Top of Record set

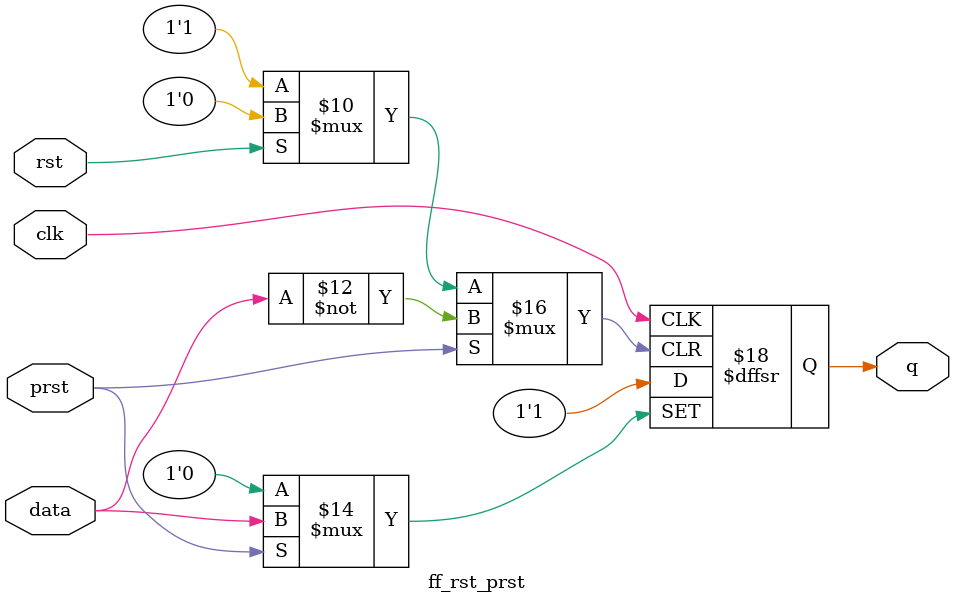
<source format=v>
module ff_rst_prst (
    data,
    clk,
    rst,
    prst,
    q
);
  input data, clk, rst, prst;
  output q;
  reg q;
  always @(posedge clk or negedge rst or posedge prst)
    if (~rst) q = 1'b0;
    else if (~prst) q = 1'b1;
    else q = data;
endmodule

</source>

Bottom of Record set

[Exercise]
Line count for "data": count the lines in the records above that contain this word, and write only the number.

[Solution to the exercise]
3